Sans même parler de son image à l’étranger... Ca va être une drôle de croix à porter, ça, ambassadeur d’une nation d’irresponsables qui font confiance aux sondages comme à la météo, vivent « l’insécurité » avant tout par J.T. interposé, et jouent avec leur bulletin de vote sans réfléchir. Comme d’autres s’amusent à monter dans les métros pendant que les portes se ferment, tiens. Vendredi dernier, une voyageuse comme-vous-et-moi s’y est essayé à la station George V. Elle a été traînée sur 45 mètres au départ de la rame. Si elle s’en est tirée indemne, c’est bien grâce à un miracle. Sauf que des miracles, à force, il n’y en aura peut-être pas pour tout le monde.

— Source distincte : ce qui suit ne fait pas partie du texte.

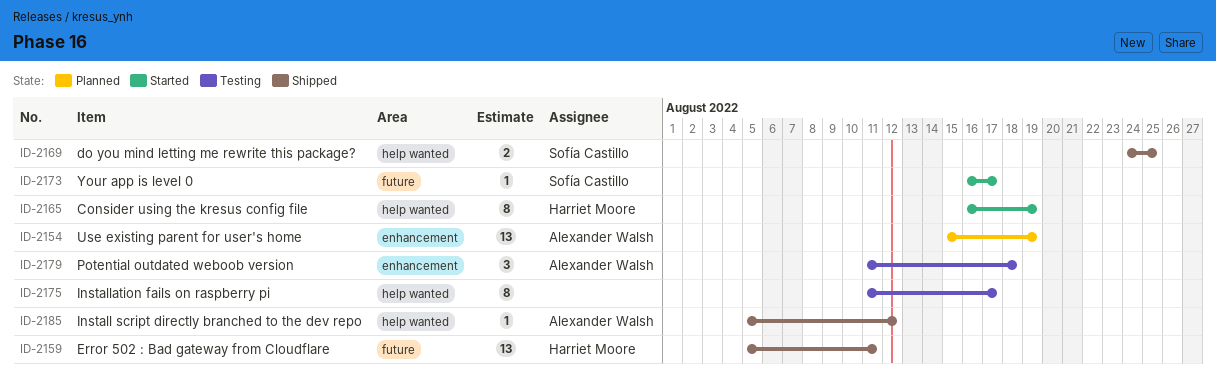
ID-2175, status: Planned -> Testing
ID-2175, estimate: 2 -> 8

Le pays, la République, eux aussi, sont au bord de « l’accident de personne ». Un simple bout de papier peut encore suffire à l’éviter. Alors, indépendamment de vos convictions, le 5 mai, votez. Ce n’est plus une affaire de convictions, ni d’homme. C’est une question de dignité, face au monde. De salut public, contre l’extrémisme xénophobe et liberticide. Le 5 mai, plébiscitons la démocratie face au populisme fasciste. Il sera bien temps de reprendre un vrai débat d’idées sur des bases plus saines ensuite.
Et méditez cette leçon, petits sauvageons : à force de jouer avec le feu, on finit par allumer des incendies. A cause de celui-ci, le débat démocratique sera interrompu pendant au moins deux semaines. Les électeurs sont invités à se racheter à la prochaine station. La France est confondue par la gêne occasionnée.
Et la lecture d’un journal n’apaise ni n’exorcise rien, ni la rage, ni la honte ; j’ai vérifié.